Héros qui s'ignore
Il était dans le premier avion français vers Haïti, avec 119 collègues. Le séïsme, c’était il y a 36h. Les quatre jours qu’il a vécu depuis le changeront. Il le sait. On n’a plus le même regard lorsque l’on sort des cadavres par dizaines de ruines instables.
Avec Nico, ils ont suivit une femme jusqu’à sa maison. Son fils est coincé dans les décombres. Elle assure qu'il répondait à ses appels il y a moins d’une heure.

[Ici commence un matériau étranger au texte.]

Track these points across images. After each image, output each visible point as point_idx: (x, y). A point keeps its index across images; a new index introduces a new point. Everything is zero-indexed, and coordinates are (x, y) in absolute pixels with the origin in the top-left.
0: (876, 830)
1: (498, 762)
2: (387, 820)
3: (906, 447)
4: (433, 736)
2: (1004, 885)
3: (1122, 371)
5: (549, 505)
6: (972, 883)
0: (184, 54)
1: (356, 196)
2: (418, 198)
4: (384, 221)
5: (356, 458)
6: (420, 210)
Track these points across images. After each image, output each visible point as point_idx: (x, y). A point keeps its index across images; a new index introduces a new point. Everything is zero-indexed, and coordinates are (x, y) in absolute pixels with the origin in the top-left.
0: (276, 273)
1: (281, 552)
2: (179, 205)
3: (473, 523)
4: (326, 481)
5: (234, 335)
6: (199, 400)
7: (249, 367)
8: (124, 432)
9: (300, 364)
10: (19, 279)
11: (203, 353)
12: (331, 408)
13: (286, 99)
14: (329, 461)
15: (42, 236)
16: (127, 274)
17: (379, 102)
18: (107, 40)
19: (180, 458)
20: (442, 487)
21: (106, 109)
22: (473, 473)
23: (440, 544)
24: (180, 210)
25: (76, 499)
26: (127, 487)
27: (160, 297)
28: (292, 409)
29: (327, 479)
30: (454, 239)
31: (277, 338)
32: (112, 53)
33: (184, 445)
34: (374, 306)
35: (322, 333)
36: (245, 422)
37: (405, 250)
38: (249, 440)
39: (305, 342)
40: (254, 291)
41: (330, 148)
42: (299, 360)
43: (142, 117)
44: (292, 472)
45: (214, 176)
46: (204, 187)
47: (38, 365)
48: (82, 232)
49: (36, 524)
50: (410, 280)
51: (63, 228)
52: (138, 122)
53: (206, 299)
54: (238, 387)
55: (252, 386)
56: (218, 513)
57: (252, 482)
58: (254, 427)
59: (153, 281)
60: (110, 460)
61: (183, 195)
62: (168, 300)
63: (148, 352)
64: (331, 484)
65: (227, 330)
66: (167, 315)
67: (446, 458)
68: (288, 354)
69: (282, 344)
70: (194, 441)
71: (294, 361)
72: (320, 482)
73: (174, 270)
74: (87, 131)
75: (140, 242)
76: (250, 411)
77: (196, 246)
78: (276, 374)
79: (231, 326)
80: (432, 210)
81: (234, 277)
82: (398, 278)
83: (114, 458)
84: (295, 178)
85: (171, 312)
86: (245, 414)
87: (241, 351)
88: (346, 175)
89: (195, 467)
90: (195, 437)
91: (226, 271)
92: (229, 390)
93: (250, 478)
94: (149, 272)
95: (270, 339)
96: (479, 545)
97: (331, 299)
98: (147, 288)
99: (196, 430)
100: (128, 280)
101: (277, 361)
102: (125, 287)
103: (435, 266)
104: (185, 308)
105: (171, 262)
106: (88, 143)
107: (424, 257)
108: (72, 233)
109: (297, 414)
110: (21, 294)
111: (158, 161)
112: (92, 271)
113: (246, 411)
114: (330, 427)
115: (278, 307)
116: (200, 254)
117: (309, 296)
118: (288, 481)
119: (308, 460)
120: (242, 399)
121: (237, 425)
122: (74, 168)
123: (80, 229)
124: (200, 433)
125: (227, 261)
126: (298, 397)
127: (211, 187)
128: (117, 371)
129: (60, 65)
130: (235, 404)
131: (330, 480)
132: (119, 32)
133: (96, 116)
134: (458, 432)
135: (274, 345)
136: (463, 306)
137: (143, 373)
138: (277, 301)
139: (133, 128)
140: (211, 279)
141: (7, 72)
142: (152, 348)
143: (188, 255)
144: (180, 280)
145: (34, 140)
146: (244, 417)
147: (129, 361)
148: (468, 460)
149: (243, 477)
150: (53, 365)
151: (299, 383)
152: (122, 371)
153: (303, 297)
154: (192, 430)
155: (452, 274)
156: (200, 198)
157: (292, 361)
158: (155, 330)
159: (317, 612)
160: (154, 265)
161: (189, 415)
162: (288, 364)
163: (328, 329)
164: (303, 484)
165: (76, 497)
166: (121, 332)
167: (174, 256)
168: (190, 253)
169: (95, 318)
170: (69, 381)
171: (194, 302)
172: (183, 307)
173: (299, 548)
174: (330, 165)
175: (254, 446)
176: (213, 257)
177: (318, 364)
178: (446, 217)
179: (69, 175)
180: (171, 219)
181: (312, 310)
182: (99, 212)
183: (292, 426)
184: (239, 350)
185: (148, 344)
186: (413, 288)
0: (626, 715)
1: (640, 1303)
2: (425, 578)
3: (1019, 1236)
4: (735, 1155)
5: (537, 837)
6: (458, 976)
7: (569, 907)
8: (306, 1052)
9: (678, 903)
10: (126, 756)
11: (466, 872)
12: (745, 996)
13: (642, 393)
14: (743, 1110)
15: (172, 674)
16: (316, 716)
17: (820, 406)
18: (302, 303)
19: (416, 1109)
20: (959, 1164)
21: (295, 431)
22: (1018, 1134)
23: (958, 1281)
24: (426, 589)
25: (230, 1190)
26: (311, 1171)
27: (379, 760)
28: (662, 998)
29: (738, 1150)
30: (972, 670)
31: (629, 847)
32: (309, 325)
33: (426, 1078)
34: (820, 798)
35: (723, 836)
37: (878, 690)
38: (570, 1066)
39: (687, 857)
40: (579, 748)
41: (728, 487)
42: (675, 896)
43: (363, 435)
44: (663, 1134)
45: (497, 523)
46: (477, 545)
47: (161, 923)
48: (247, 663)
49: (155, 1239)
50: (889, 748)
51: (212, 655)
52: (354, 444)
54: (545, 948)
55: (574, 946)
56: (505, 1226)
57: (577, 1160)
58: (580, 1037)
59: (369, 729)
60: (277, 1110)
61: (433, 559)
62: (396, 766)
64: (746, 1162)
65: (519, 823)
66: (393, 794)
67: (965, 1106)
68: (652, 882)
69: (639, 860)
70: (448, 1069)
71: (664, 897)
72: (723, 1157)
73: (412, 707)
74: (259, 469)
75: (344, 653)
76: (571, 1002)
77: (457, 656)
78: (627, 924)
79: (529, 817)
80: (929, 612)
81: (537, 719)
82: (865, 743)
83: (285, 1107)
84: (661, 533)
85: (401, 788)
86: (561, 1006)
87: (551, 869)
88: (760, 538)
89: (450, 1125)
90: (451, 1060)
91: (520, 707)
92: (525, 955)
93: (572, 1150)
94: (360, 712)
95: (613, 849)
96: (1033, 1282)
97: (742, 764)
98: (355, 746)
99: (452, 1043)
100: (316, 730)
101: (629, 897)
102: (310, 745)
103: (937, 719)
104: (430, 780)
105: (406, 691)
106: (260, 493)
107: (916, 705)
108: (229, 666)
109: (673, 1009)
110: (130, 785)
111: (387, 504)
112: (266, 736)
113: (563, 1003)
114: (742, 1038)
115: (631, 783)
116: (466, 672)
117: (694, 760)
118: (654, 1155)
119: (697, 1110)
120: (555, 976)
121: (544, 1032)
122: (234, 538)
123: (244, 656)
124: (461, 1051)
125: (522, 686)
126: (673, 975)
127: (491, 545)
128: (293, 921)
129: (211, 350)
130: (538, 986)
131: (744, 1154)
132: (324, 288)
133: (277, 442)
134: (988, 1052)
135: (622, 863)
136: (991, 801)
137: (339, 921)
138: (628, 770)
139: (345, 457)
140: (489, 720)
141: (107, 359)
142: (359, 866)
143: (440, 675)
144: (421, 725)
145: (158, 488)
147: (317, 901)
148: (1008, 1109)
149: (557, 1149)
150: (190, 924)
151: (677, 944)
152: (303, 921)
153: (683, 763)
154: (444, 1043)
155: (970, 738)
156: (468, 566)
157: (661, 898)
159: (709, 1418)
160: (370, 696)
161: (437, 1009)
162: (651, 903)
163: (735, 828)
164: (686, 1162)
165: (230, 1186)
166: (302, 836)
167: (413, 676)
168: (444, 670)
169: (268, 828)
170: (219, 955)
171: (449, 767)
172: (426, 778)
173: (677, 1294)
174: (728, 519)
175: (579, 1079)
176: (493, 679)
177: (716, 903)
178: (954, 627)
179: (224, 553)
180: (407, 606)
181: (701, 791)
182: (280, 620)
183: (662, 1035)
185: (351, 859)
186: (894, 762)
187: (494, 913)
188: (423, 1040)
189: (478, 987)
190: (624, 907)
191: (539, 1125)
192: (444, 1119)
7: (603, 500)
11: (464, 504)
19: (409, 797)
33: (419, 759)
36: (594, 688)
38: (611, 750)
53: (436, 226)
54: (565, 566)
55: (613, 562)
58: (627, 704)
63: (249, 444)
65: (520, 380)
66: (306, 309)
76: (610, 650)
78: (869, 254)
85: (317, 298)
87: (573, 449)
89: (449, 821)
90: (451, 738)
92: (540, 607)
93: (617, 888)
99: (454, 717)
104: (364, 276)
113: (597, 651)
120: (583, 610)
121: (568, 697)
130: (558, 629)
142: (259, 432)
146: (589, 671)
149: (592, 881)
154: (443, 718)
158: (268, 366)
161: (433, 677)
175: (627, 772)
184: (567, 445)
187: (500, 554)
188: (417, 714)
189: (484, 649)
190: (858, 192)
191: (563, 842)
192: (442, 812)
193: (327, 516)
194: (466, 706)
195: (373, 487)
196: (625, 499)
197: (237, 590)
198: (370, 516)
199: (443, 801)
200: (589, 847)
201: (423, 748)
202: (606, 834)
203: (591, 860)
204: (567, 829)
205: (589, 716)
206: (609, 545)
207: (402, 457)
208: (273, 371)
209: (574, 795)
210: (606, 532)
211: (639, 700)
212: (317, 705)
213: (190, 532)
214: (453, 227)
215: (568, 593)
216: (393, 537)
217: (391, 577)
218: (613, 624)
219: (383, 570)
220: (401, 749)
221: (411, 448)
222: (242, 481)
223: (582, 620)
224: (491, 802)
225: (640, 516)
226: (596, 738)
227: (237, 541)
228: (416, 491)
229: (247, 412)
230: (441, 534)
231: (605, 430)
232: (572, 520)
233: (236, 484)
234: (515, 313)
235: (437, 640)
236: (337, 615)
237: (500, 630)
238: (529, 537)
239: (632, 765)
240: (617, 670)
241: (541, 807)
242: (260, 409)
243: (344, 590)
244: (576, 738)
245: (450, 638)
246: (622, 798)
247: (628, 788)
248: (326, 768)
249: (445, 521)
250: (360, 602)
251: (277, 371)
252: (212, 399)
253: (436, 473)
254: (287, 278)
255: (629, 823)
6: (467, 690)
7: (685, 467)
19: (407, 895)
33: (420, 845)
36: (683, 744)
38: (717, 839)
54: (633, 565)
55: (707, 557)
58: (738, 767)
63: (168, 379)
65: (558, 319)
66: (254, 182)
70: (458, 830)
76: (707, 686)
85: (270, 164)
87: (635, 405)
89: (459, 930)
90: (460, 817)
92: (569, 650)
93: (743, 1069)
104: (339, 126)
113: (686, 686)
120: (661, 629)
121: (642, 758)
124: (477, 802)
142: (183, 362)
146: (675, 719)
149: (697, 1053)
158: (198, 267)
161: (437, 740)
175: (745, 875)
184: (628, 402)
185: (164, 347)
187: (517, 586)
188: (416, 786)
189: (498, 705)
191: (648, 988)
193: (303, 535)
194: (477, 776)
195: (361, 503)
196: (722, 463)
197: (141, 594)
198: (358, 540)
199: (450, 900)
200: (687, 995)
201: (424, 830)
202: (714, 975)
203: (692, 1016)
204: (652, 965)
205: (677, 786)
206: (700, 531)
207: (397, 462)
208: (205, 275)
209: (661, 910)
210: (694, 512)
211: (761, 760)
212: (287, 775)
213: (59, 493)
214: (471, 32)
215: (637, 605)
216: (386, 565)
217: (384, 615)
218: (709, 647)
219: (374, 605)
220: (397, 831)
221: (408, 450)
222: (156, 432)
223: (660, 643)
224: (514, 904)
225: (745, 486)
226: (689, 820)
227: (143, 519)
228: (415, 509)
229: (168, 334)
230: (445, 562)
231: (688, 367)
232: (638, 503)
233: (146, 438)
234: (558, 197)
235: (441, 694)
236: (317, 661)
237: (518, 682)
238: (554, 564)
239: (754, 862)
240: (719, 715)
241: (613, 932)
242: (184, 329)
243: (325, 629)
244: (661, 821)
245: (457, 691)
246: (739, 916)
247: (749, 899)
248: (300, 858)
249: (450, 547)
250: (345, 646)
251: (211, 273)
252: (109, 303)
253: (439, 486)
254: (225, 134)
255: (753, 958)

Ben se glisse entre les décombres du premier et la dalle du second étage du bâtiment. Ben crie, appelle « Sébastien ! ». Pas de réponse. La femme supplie en créole son fils de répondre au secours. Nico les regarde, résigné.
Ils redescendent un escalier étrangement intact et cherchent une autre voie vers l’appartement de la femme. Nico s’avance, rampe dans une fissure. Ben et la femme appelle encore l’enfant qui ne répond pas.
Quelques instants passent pendant lesquel Nico s'enfonce plus profondément dans les ruines. A son visage lorsqu'il ressort, Ben comprend. La femme aussi.
Sébastien est mort depuis plusieurs jours.
Sa mère n’a pas la force de le pleurer
Sur les bords de la route, les Haïtiens marchent lentement en file indienne. Ils suivent le rythme d'une chanson en dansant, tous emportés dans une même mélopée. Ces hommes et ses femmes remercient Dieu : ils sont en vie.
A l’arrière du pic up, Ben a la chair de poule : il ne lâchera rien.
Deux heures de sommeil, une ration de pattes et il ira rejoindre les autres à l’école de la trinité.